(Thomas POV)
The forest was dark by the time I got home. The rain hadn't returned yet, but the air felt like it wanted to, heavy with the kind of quiet that makes sound travel farther. The headlights swept across the house as I pulled in, catching on the edges of the porch before vanishing into the trees.
Inside, everything was still. Edythe had left a note on the counter in that perfect looping writing of hers:
Out hunting with Alice. Back before dawn.
I smiled despite myself, setting the note down beside the small velvet box in my hand. The contrast made me pause, her elegant handwriting beside the little square that could change everything.
The box looked absurdly small for what it held. Just a ring. Metal and stone. But it felt alive in a way no object should, heavy with what it meant rather than what it was.
I sat at the table, turning it in my hand. The light from the lamp above caught the diamond, throwing small fragments of silver across the wood.
Carlisle's words echoed back to me: Don't make it about the past or the future. Make it about the moment.

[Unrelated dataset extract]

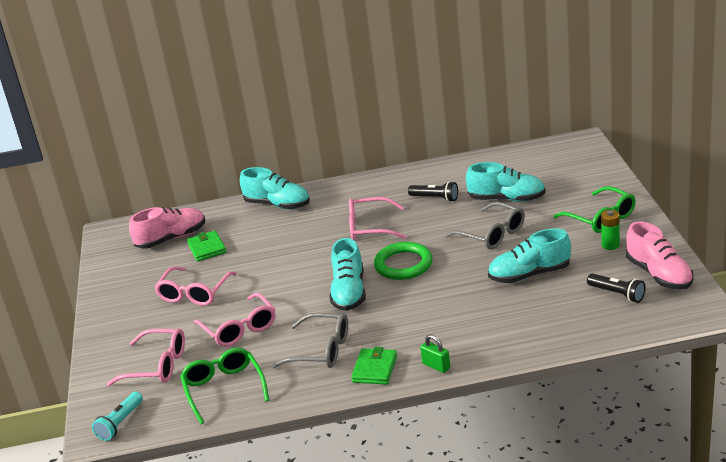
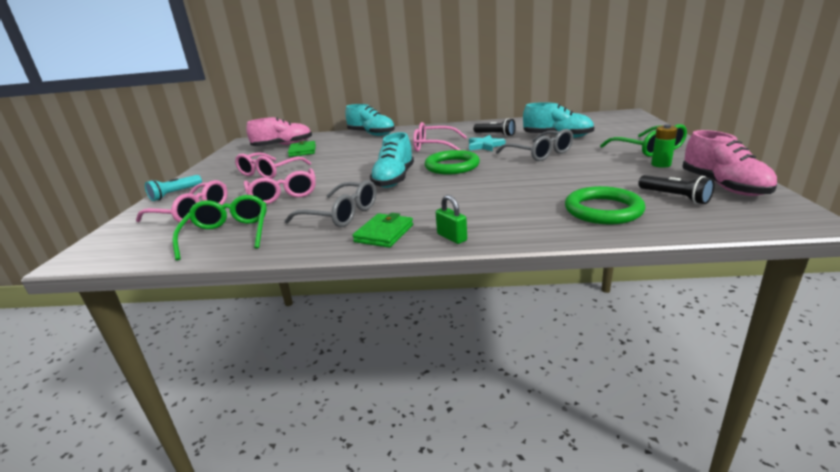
camera: 10 degrees right, 5 degrees down
turquoise flashlight [92,392,143,441] -> turquoise flashlight moved to [145,175,202,201]
turquoise shoe [488,228,571,283] -> none
none -> turquoise star [469,135,506,151]
none -> green ring [565,186,646,225]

I wasn't sure what that moment looked like yet, but I knew it had to be hers. It had to fit Edythe, the way she existed between grace and danger, between stillness and motion. The way she made forever seem not terrifying, but possible.
I thought about the meadow, the one she and Bella had both told me about, their "hidden place." But it didn't feel right. That was their story, not mine.
For Edythe, it needed to be something simpler. Closer. Something real.
My gaze drifted toward the window, toward the faint glow that shimmered through the trees where the Cullen house stood miles away. The same forest that had once nearly witnessed my death, was now the thread that tied every piece of my life together.
I walked upstairs to our room looking for a place to hide the box until I was ready for it. My eyes fell on one of Elaraim's old journals, the one she'd written near the end of her life. Its pages were fragile, the ink faded, but the last line always stood out to me, I picked it up and read it again.
Love is not the bond that holds power — it is the power itself.
I closed the book and set it beside the ring. "Guess you'd approve, Grandma," I muttered softly.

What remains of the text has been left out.